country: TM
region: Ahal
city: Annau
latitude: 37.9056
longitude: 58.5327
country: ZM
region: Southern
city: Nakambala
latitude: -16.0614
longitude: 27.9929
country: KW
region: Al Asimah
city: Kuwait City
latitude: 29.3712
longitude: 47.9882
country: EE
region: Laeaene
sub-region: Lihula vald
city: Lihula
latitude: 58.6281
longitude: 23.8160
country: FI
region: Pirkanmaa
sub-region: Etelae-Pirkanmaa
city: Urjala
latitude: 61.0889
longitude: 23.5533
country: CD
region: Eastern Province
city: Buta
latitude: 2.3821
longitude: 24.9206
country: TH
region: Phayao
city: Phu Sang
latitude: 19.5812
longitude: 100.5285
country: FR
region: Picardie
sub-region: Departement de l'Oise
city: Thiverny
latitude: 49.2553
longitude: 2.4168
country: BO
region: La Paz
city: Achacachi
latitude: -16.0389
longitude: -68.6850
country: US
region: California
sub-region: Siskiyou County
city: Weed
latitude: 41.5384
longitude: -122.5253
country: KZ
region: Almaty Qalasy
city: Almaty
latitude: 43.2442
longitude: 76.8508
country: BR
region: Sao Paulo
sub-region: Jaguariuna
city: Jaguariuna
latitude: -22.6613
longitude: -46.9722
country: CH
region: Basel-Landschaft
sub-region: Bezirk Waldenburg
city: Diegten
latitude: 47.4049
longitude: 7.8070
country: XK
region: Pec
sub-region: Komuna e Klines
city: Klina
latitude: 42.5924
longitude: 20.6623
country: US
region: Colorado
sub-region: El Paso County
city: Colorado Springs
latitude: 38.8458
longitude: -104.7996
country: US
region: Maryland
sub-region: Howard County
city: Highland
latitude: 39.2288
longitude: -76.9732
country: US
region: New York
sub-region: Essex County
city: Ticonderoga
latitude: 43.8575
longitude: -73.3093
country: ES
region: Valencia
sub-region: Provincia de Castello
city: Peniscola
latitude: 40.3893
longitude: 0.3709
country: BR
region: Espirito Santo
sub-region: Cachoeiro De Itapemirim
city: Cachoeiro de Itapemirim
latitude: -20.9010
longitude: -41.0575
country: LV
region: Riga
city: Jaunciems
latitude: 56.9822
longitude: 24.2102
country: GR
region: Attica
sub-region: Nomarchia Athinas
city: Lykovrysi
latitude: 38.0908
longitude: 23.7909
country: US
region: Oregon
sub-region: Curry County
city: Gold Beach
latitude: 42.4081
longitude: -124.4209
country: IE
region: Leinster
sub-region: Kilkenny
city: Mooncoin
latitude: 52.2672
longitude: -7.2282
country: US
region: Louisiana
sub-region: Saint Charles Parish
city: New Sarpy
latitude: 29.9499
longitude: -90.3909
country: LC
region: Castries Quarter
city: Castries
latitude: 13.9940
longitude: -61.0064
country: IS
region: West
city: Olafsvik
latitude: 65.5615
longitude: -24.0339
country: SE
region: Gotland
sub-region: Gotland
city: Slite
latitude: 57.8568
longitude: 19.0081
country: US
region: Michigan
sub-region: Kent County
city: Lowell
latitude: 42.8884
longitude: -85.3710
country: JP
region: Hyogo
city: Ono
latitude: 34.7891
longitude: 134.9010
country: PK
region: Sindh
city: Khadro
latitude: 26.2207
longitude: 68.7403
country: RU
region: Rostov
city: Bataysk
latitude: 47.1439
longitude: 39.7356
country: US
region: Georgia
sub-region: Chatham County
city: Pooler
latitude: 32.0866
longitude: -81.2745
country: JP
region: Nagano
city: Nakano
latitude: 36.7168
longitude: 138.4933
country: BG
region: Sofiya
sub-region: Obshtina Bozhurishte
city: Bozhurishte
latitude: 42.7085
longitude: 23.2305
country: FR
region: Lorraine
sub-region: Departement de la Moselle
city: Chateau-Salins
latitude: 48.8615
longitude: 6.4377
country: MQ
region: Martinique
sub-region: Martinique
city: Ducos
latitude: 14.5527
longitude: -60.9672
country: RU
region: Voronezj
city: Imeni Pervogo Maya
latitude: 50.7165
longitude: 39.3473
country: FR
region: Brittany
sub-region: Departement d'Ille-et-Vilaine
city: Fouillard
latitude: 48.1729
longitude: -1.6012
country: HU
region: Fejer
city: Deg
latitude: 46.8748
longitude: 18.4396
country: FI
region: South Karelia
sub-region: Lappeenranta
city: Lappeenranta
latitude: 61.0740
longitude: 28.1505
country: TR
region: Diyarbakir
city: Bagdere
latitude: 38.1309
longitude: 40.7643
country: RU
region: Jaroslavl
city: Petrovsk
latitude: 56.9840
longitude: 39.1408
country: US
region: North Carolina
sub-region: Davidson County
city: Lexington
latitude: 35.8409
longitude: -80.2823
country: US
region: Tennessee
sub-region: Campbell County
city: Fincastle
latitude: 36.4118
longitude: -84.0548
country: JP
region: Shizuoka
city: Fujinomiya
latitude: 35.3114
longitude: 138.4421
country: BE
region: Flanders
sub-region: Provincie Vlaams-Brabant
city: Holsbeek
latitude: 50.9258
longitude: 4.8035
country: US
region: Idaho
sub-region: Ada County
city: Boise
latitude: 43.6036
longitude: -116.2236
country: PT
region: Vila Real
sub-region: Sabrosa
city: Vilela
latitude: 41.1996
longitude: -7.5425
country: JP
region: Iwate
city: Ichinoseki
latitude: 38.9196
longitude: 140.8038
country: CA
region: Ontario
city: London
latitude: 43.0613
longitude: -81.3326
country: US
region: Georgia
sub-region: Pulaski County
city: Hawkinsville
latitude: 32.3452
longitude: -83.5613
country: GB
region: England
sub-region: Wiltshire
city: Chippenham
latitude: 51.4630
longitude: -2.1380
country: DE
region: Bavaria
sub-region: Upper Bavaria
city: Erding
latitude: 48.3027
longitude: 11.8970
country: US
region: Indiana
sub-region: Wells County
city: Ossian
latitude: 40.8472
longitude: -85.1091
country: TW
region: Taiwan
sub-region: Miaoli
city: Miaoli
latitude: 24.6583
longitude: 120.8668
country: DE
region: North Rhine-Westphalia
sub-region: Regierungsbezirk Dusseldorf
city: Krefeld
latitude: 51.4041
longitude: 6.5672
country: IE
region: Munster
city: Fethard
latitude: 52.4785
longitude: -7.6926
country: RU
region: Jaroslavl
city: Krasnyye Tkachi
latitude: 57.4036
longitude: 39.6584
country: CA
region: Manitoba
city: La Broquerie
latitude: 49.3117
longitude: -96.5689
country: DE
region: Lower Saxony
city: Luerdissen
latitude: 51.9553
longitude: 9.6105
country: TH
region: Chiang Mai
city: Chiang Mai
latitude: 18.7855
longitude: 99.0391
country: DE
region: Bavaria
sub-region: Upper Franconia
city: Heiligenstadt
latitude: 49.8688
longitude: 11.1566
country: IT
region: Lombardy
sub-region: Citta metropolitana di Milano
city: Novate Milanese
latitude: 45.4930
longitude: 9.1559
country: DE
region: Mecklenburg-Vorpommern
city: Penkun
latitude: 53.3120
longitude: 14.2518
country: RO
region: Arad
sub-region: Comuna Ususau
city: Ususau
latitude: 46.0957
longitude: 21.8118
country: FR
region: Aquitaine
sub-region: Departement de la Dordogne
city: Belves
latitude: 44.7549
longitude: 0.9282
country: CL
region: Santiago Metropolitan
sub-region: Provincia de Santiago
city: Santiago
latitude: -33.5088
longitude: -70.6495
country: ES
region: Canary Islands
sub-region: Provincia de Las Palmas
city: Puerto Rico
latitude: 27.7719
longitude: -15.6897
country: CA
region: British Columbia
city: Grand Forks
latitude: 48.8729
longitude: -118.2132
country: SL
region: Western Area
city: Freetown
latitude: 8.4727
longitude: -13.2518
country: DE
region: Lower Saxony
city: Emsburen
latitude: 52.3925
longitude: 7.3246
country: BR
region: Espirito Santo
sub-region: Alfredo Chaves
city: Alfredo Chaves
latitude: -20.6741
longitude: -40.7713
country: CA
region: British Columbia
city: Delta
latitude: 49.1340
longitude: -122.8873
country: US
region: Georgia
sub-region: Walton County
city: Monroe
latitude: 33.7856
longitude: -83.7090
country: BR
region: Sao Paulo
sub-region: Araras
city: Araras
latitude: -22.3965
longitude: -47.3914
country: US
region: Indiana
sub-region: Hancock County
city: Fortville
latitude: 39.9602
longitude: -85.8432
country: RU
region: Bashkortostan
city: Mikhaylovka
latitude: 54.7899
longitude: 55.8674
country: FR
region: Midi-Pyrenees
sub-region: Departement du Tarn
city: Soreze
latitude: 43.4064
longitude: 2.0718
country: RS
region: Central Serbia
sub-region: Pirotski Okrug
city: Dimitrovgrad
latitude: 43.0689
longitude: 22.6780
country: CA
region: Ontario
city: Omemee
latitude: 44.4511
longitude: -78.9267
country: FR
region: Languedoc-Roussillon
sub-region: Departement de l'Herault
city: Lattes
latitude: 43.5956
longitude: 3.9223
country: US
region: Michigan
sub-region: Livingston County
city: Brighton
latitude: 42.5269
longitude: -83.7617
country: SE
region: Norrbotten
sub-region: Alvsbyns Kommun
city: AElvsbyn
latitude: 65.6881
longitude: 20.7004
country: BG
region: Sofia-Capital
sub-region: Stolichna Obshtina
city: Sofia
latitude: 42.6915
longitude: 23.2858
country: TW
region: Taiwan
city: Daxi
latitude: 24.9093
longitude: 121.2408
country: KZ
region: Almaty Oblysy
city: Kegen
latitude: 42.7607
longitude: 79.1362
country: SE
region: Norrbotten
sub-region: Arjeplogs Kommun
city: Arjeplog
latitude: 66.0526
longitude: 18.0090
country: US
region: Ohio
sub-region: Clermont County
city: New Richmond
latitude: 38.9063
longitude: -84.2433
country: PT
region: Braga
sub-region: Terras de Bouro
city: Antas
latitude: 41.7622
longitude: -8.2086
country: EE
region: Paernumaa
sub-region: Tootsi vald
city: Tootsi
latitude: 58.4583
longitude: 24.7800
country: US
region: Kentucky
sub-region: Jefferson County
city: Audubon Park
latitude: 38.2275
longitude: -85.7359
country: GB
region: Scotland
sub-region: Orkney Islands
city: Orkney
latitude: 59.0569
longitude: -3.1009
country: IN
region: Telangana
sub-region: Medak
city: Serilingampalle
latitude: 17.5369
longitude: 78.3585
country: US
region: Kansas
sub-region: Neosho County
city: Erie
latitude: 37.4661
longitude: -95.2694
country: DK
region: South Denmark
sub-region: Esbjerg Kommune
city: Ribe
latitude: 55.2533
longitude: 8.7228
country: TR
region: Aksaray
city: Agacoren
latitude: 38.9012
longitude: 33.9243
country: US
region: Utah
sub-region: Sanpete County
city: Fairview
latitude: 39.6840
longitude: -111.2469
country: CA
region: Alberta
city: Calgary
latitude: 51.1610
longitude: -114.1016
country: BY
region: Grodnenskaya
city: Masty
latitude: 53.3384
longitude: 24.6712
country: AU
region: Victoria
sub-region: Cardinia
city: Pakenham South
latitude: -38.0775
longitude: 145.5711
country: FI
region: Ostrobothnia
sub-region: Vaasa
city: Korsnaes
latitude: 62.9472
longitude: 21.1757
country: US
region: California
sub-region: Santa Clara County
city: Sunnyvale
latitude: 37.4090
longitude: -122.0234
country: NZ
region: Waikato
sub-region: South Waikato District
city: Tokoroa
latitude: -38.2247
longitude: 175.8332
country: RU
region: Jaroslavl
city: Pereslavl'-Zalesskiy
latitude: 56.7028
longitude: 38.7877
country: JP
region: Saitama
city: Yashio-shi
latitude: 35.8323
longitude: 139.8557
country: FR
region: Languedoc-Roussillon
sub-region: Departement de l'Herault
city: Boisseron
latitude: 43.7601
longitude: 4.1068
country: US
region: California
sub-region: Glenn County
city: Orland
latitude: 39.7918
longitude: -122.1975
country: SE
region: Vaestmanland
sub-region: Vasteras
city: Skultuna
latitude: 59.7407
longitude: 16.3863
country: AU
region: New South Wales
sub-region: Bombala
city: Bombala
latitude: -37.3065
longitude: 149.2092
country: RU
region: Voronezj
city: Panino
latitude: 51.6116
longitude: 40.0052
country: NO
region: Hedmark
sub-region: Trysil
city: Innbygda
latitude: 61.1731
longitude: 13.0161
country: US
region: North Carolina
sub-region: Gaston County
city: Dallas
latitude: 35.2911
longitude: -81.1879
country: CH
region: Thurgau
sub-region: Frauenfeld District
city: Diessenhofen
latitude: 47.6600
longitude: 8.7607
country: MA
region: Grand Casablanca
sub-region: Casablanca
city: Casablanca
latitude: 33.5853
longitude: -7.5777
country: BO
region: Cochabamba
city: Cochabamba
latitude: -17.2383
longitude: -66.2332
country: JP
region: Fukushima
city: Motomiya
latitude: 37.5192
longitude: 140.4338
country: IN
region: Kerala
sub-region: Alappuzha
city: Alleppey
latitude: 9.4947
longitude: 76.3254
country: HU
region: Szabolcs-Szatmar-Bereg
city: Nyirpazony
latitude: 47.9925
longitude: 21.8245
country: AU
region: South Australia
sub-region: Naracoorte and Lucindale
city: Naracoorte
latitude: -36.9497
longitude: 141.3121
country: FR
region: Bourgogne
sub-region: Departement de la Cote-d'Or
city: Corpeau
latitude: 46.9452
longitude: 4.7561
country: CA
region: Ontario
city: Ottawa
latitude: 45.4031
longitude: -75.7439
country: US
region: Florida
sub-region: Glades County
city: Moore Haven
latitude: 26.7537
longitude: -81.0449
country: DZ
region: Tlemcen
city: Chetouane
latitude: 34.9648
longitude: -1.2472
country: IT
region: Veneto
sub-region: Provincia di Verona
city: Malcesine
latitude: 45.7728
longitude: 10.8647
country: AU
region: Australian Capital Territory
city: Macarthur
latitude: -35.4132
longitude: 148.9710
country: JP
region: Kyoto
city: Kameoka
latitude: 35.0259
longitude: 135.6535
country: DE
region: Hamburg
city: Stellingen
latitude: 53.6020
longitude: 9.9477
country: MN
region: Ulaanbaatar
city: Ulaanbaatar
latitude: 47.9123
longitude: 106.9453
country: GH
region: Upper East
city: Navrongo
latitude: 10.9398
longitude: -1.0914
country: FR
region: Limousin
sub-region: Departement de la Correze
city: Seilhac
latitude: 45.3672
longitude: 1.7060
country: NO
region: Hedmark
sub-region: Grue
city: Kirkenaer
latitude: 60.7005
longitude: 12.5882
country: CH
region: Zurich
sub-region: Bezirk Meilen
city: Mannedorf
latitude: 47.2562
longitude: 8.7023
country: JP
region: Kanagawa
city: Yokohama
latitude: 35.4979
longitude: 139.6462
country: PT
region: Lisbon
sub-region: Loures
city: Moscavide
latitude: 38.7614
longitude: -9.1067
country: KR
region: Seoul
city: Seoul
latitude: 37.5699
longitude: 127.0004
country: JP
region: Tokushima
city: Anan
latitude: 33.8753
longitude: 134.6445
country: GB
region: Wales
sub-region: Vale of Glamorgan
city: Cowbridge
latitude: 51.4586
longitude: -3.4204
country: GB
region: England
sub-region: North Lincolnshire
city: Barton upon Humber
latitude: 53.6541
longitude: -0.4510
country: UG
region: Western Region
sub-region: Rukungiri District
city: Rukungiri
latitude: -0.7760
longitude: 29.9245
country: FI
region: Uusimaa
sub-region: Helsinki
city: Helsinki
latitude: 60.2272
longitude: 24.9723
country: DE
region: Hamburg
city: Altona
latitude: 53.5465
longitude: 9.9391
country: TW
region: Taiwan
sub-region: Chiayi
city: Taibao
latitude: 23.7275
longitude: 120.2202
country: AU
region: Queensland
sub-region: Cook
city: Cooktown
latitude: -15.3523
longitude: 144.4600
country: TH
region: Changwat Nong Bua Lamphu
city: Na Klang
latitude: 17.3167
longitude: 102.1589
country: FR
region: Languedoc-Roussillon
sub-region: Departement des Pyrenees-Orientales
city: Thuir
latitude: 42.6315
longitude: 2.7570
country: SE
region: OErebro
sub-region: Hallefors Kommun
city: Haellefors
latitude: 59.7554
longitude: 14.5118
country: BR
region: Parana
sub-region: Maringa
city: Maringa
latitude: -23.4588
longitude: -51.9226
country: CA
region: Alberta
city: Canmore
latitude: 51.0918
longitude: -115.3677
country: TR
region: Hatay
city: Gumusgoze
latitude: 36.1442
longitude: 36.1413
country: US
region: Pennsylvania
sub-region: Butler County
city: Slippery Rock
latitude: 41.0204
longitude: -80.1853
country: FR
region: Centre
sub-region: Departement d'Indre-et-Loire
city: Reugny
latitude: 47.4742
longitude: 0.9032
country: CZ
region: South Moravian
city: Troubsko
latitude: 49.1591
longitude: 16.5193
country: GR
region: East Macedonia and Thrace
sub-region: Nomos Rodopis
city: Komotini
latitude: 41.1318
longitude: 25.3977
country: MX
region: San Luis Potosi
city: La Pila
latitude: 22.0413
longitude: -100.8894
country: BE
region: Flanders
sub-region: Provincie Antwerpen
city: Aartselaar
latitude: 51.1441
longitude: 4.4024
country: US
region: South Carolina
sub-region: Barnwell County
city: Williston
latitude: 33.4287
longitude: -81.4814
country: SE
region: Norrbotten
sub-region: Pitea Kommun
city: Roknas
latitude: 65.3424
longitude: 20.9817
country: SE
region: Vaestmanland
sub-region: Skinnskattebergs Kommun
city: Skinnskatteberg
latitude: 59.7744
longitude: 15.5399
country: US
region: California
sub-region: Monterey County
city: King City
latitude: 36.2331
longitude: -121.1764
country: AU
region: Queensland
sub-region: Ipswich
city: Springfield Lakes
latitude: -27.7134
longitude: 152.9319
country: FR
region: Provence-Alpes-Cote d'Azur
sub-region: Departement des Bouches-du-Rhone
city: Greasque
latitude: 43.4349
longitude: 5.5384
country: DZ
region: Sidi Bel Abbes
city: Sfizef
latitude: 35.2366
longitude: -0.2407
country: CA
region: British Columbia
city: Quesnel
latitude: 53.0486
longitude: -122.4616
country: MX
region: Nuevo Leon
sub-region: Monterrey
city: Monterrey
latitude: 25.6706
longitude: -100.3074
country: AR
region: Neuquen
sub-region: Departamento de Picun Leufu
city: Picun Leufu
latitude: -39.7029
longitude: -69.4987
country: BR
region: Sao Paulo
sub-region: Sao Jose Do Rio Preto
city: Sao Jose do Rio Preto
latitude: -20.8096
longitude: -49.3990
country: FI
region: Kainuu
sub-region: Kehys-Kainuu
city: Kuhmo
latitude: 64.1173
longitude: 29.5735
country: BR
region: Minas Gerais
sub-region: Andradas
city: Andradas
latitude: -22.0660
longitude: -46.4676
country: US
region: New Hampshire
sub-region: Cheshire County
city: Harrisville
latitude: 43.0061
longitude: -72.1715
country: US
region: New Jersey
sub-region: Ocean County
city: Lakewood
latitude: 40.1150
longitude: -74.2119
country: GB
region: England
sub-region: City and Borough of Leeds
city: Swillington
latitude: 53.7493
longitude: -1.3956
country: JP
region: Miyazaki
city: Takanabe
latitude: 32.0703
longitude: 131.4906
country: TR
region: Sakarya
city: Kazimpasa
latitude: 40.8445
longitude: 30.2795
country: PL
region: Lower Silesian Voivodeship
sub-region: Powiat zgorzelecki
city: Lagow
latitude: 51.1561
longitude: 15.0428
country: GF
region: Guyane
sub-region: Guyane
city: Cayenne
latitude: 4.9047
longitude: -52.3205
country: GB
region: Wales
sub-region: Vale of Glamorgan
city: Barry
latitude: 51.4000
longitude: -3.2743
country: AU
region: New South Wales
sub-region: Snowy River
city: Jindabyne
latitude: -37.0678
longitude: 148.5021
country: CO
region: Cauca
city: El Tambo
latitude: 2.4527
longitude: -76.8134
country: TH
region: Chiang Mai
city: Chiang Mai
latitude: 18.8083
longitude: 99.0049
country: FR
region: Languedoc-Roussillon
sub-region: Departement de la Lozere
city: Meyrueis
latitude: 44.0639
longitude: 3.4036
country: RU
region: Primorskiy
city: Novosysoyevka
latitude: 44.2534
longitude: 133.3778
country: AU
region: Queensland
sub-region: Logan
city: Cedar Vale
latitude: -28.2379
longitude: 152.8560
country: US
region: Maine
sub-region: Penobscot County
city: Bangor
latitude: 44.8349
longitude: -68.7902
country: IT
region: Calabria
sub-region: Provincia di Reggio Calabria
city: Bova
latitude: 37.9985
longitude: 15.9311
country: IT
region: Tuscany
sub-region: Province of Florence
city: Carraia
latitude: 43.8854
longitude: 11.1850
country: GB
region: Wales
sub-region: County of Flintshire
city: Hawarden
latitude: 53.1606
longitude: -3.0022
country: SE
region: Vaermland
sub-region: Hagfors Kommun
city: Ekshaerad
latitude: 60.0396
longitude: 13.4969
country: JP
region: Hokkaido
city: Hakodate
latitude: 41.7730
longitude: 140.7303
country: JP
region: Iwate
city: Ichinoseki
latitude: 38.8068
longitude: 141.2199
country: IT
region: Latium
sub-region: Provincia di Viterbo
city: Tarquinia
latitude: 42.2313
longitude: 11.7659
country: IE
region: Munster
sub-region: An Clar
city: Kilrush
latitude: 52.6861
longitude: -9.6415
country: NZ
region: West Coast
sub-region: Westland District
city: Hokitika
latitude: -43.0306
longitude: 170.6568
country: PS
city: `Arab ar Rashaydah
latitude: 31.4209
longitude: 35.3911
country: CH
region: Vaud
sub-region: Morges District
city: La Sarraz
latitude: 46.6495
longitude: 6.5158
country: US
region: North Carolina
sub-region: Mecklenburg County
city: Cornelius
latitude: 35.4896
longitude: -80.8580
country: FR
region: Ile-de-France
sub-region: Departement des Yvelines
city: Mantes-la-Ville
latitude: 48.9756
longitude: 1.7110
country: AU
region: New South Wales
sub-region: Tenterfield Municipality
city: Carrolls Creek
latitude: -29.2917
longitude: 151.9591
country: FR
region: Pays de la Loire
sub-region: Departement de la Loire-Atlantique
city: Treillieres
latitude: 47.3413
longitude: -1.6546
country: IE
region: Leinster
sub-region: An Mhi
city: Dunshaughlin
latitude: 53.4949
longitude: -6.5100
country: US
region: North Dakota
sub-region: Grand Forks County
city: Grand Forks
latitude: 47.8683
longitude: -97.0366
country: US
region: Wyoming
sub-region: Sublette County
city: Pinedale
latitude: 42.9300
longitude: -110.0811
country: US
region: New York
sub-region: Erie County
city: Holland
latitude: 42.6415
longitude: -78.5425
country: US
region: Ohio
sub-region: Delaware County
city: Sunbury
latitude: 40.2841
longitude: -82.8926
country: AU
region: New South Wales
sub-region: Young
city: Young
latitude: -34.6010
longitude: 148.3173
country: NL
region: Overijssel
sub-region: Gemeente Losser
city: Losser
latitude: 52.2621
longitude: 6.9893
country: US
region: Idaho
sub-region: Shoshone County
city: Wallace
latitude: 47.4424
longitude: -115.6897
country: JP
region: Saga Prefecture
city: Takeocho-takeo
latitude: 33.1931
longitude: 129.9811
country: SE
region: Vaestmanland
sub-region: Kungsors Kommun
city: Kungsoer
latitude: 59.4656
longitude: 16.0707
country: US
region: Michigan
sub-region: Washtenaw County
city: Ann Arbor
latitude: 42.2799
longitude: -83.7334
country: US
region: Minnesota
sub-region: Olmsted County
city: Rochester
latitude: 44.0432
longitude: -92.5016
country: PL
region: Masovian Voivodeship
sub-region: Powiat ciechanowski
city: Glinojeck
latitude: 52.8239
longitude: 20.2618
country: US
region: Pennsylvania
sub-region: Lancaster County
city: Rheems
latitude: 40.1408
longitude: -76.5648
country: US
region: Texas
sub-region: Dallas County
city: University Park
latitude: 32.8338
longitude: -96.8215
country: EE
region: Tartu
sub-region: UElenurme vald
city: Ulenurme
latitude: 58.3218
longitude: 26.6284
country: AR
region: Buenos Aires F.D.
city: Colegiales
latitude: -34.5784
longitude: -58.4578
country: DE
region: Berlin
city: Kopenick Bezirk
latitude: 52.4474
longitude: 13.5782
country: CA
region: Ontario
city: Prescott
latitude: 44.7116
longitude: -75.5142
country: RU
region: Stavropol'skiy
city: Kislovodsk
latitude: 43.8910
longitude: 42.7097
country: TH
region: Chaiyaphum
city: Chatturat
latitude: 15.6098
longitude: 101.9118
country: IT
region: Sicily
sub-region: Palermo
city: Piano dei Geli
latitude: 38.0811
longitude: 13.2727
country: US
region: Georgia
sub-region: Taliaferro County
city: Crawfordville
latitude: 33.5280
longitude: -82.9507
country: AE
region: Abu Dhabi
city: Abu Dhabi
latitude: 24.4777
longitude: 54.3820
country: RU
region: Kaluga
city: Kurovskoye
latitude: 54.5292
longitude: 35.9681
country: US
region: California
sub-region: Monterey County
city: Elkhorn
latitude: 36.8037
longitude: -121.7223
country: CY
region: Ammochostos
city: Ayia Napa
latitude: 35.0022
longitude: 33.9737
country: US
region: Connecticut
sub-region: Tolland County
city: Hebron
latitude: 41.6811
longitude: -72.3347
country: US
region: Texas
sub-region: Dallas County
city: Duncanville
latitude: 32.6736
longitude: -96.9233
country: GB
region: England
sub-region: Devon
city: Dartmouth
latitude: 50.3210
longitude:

· · · · ·

__Work instructions__. Duplicate everything from the line containing "city: Jaunciems" down to the line containing "latitude: 34.7891", both lines included.

__Task output__.
city: Jaunciems
latitude: 56.9822
longitude: 24.2102
country: GR
region: Attica
sub-region: Nomarchia Athinas
city: Lykovrysi
latitude: 38.0908
longitude: 23.7909
country: US
region: Oregon
sub-region: Curry County
city: Gold Beach
latitude: 42.4081
longitude: -124.4209
country: IE
region: Leinster
sub-region: Kilkenny
city: Mooncoin
latitude: 52.2672
longitude: -7.2282
country: US
region: Louisiana
sub-region: Saint Charles Parish
city: New Sarpy
latitude: 29.9499
longitude: -90.3909
country: LC
region: Castries Quarter
city: Castries
latitude: 13.9940
longitude: -61.0064
country: IS
region: West
city: Olafsvik
latitude: 65.5615
longitude: -24.0339
country: SE
region: Gotland
sub-region: Gotland
city: Slite
latitude: 57.8568
longitude: 19.0081
country: US
region: Michigan
sub-region: Kent County
city: Lowell
latitude: 42.8884
longitude: -85.3710
country: JP
region: Hyogo
city: Ono
latitude: 34.7891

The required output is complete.